WORK ITEM: From the very first line of the data to the line containing "2.1 Collection and", retype everything exactly, leaving the pictures behind.

"""

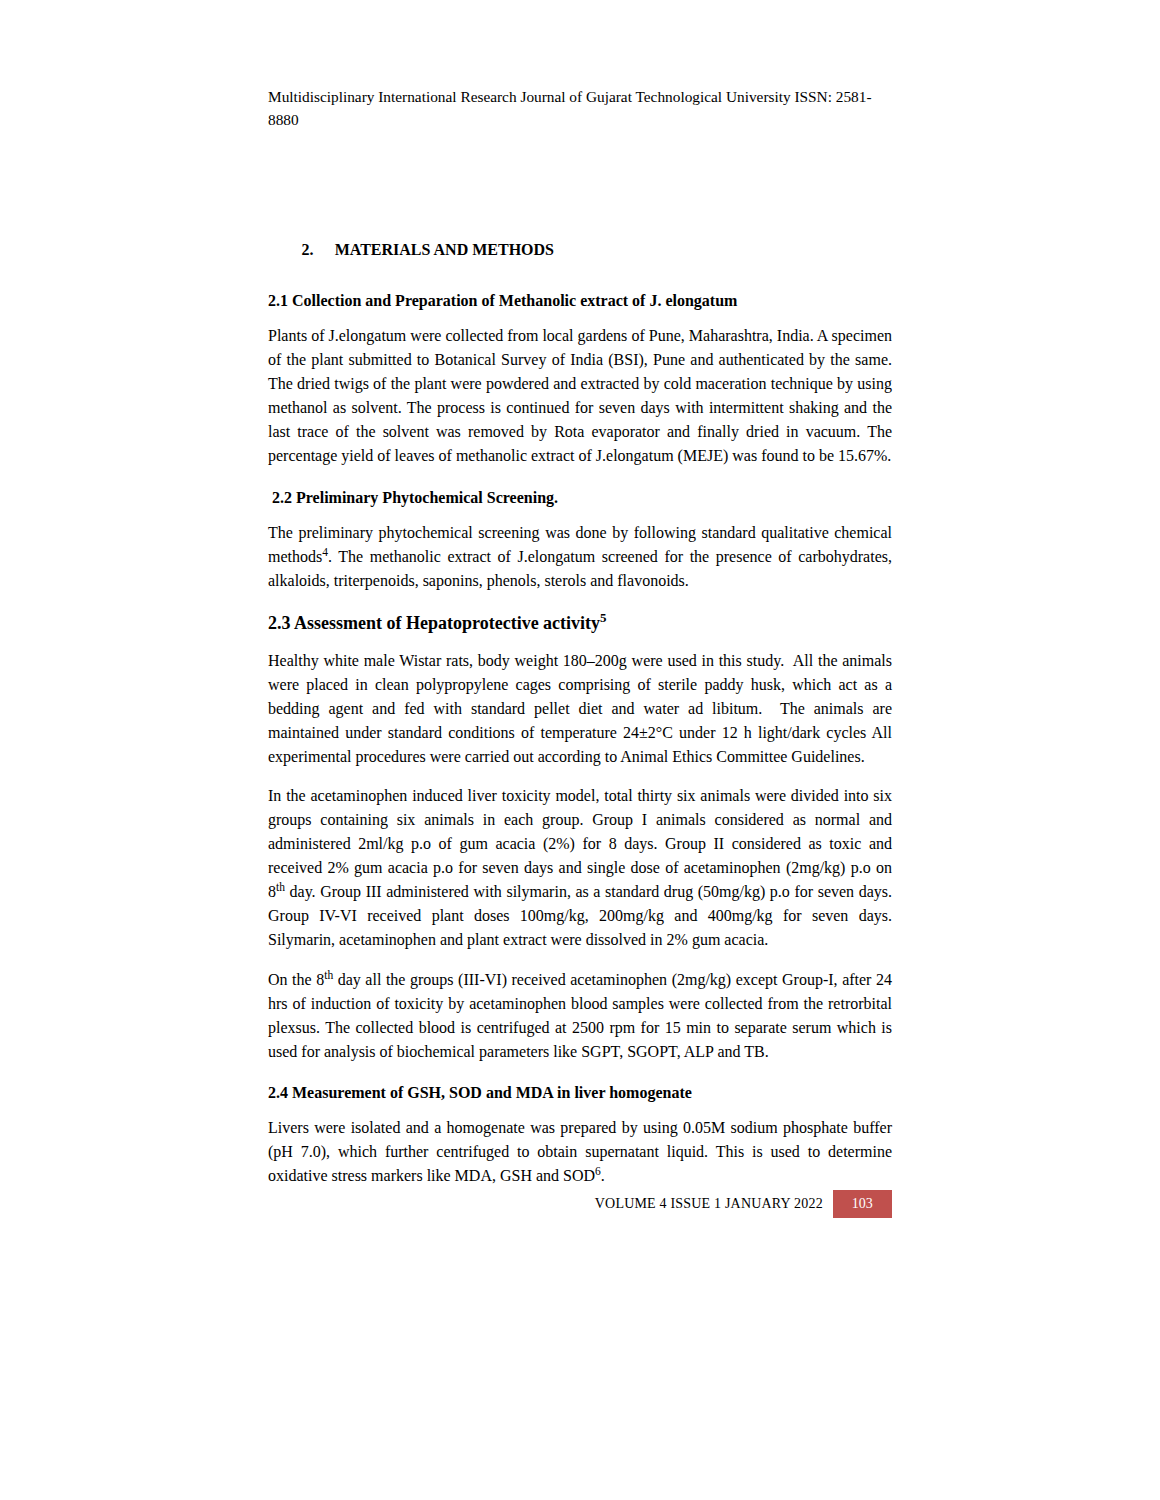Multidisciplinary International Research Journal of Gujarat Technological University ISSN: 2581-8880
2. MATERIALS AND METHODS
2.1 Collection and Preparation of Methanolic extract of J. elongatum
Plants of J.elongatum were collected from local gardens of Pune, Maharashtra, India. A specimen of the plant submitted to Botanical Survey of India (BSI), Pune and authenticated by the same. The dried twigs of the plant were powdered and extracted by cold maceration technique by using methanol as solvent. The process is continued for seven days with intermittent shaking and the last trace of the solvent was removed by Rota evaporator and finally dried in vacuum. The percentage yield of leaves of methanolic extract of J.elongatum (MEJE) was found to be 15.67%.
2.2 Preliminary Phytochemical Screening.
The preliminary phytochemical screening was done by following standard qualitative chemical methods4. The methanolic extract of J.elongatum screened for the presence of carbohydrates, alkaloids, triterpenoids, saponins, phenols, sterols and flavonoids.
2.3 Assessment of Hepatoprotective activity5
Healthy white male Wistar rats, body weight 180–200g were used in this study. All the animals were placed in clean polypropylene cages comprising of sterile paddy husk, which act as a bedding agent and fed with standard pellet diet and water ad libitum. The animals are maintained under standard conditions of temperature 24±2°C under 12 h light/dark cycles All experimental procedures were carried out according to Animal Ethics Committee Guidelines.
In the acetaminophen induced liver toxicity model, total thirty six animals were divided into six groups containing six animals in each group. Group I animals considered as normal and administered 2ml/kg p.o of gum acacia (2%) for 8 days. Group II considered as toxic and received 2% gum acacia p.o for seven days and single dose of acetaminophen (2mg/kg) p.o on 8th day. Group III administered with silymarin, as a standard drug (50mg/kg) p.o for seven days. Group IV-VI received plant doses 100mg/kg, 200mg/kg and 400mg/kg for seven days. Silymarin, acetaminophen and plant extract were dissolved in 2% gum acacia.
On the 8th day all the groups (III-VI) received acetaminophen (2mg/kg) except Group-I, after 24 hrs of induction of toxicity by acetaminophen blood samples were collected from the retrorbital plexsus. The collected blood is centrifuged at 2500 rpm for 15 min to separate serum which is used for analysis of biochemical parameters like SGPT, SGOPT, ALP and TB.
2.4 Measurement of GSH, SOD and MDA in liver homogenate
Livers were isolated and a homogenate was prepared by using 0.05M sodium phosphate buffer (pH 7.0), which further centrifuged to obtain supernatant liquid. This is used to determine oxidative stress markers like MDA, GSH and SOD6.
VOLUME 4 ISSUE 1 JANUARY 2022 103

"""

EXERCISE SOLUTION:
Multidisciplinary International Research Journal of Gujarat Technological University ISSN: 2581-8880
2. MATERIALS AND METHODS
2.1 Collection and Preparation of Methanolic extract of J. elongatum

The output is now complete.